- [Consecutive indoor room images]
Segment Open

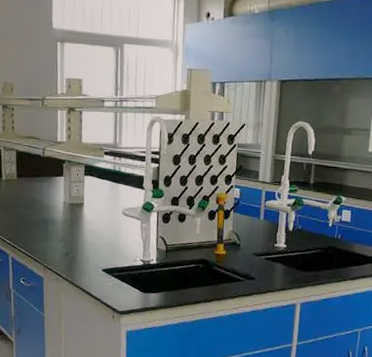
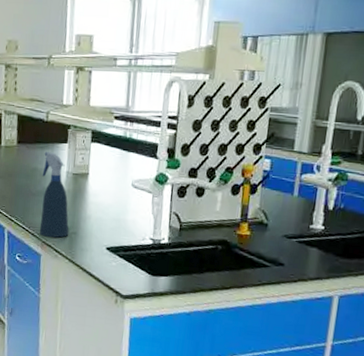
spray bottle: none [41,184,68,262] -> present [39,152,69,238]

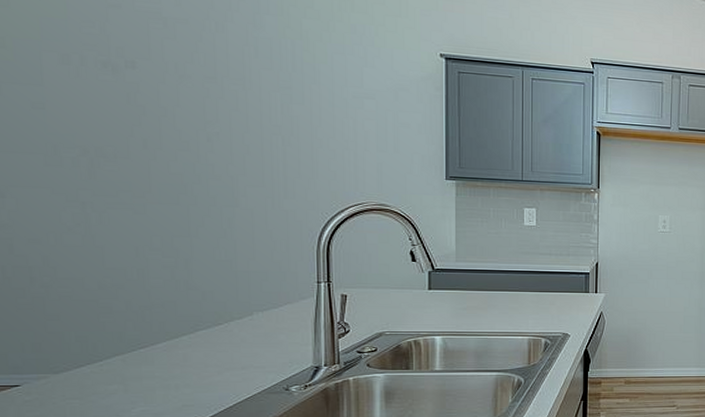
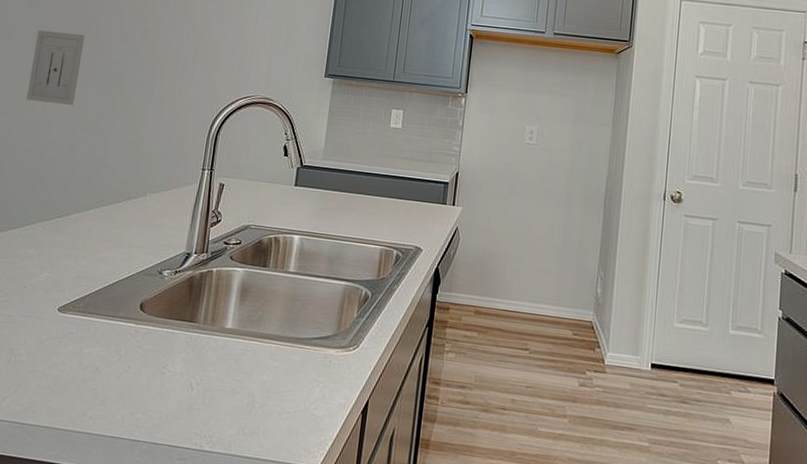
wall art: none [55,139,131,225] -> present [27,30,85,105]

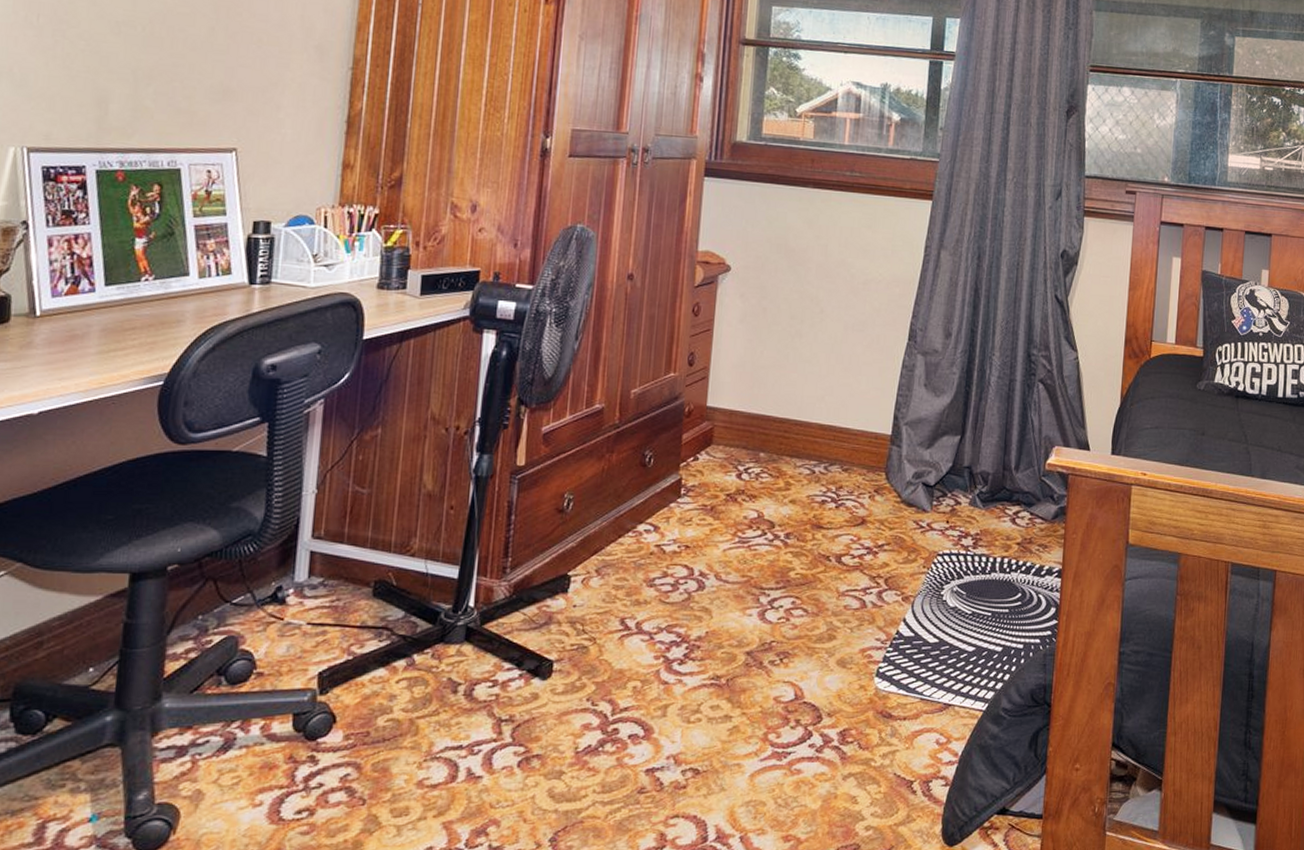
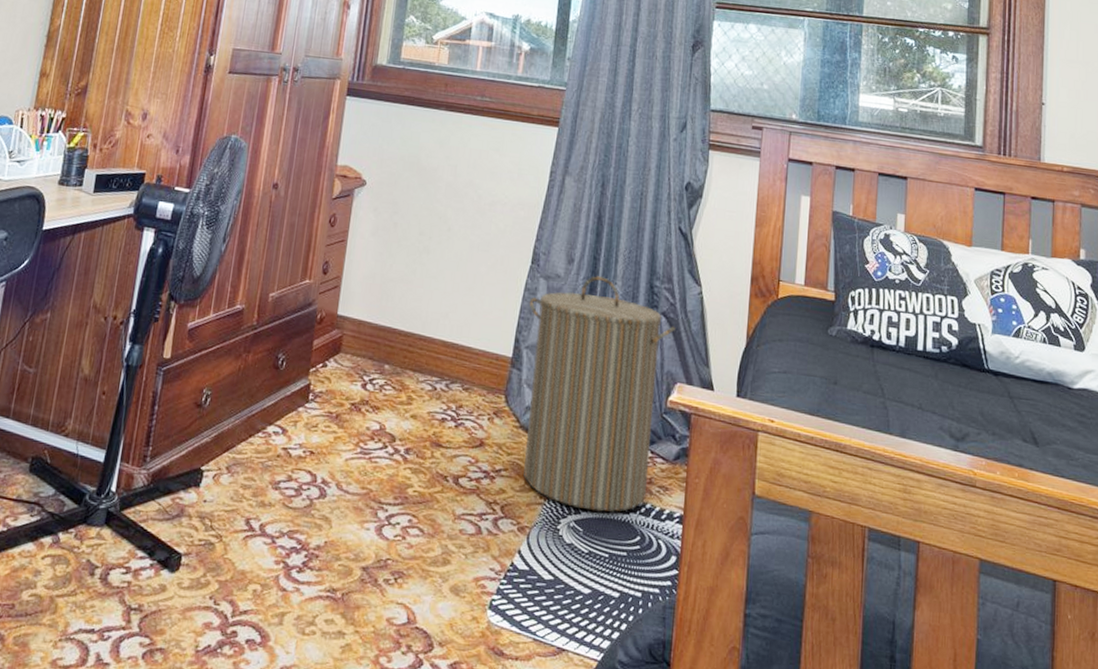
laundry hamper: none [906,348,1053,574] -> present [524,276,676,512]

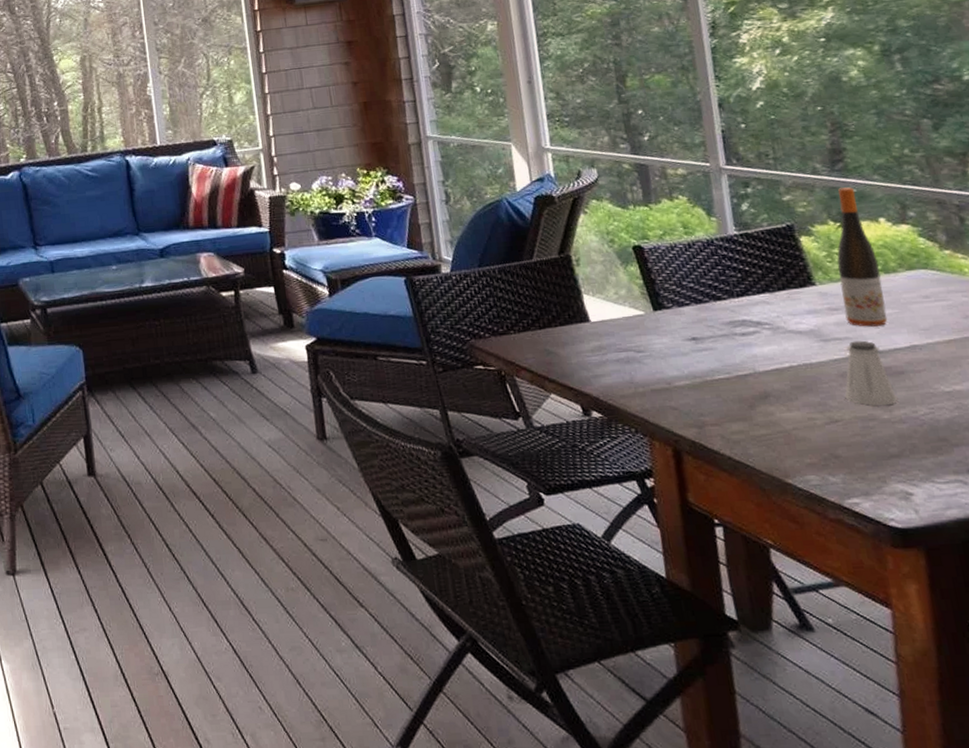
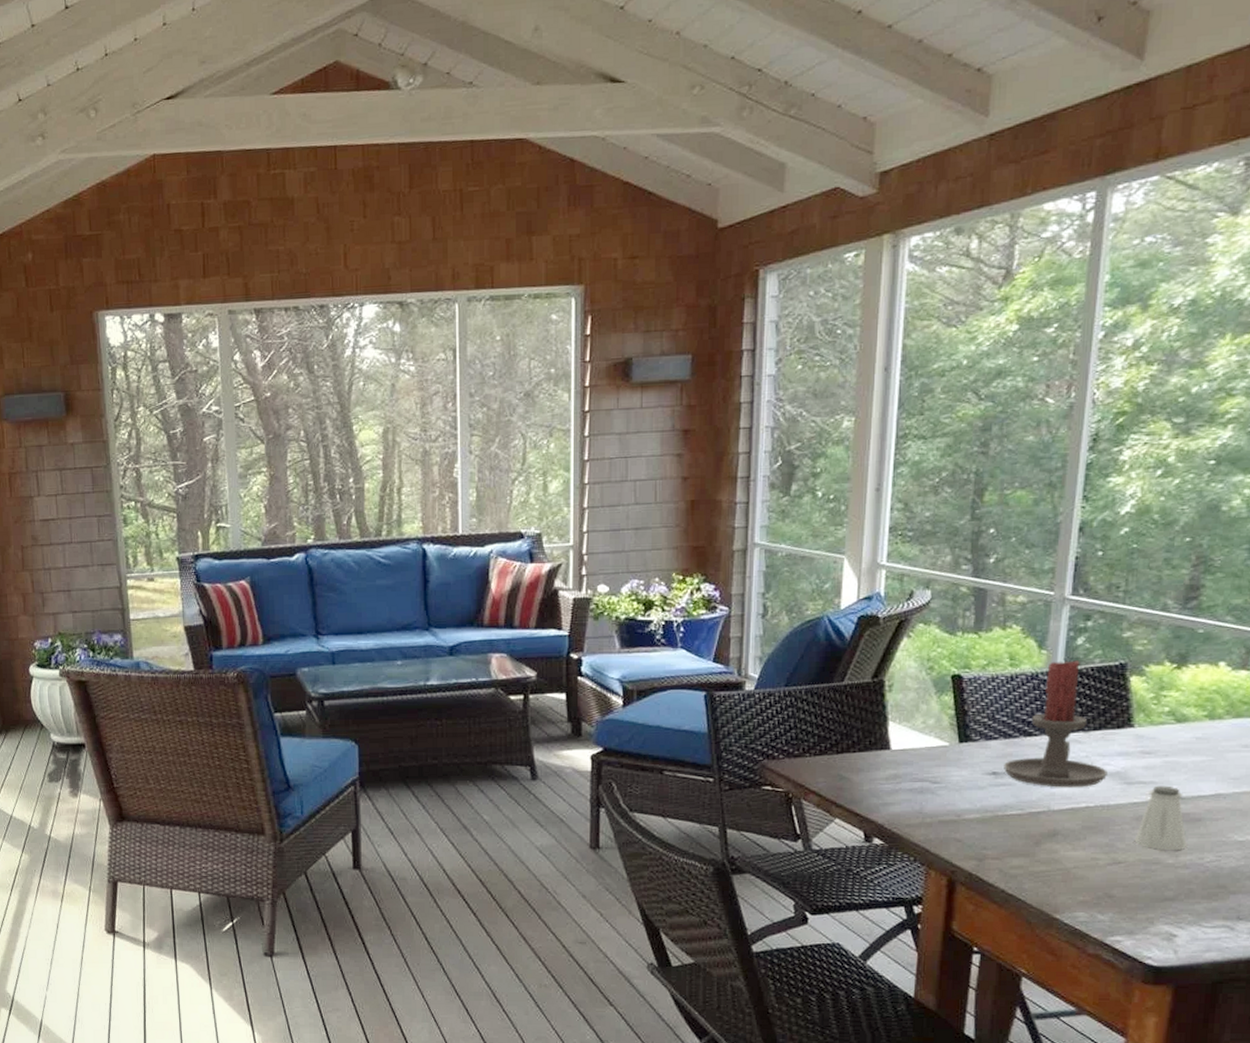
candle holder: none [701,225,802,349] -> present [1004,660,1107,788]
wine bottle: present [837,187,888,327] -> none [1156,627,1206,773]

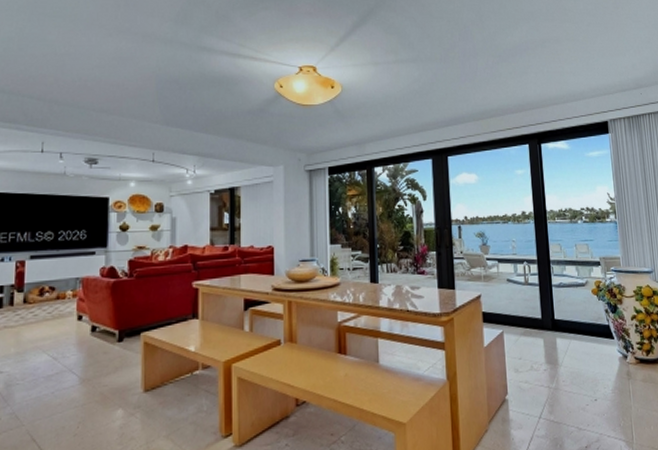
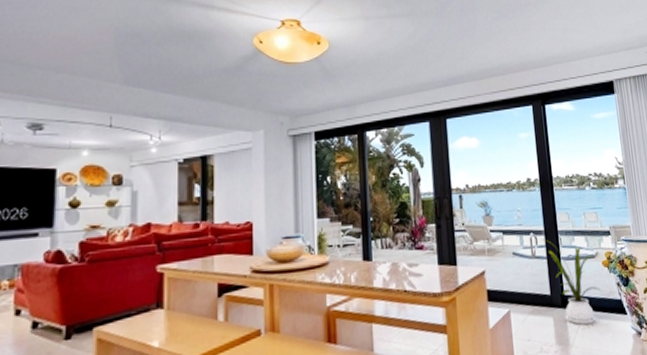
house plant: none [535,267,590,347] -> present [543,239,601,325]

Segment Closed

Make an exact copy of the lines of the records from the line containing "laundry hamper: none" through the final line, both ends included, but not of the pictures.

laundry hamper: none [906,348,1053,574] -> present [524,276,676,512]

candle holder: none [701,225,802,349] -> present [1004,660,1107,788]
wine bottle: present [837,187,888,327] -> none [1156,627,1206,773]

house plant: none [535,267,590,347] -> present [543,239,601,325]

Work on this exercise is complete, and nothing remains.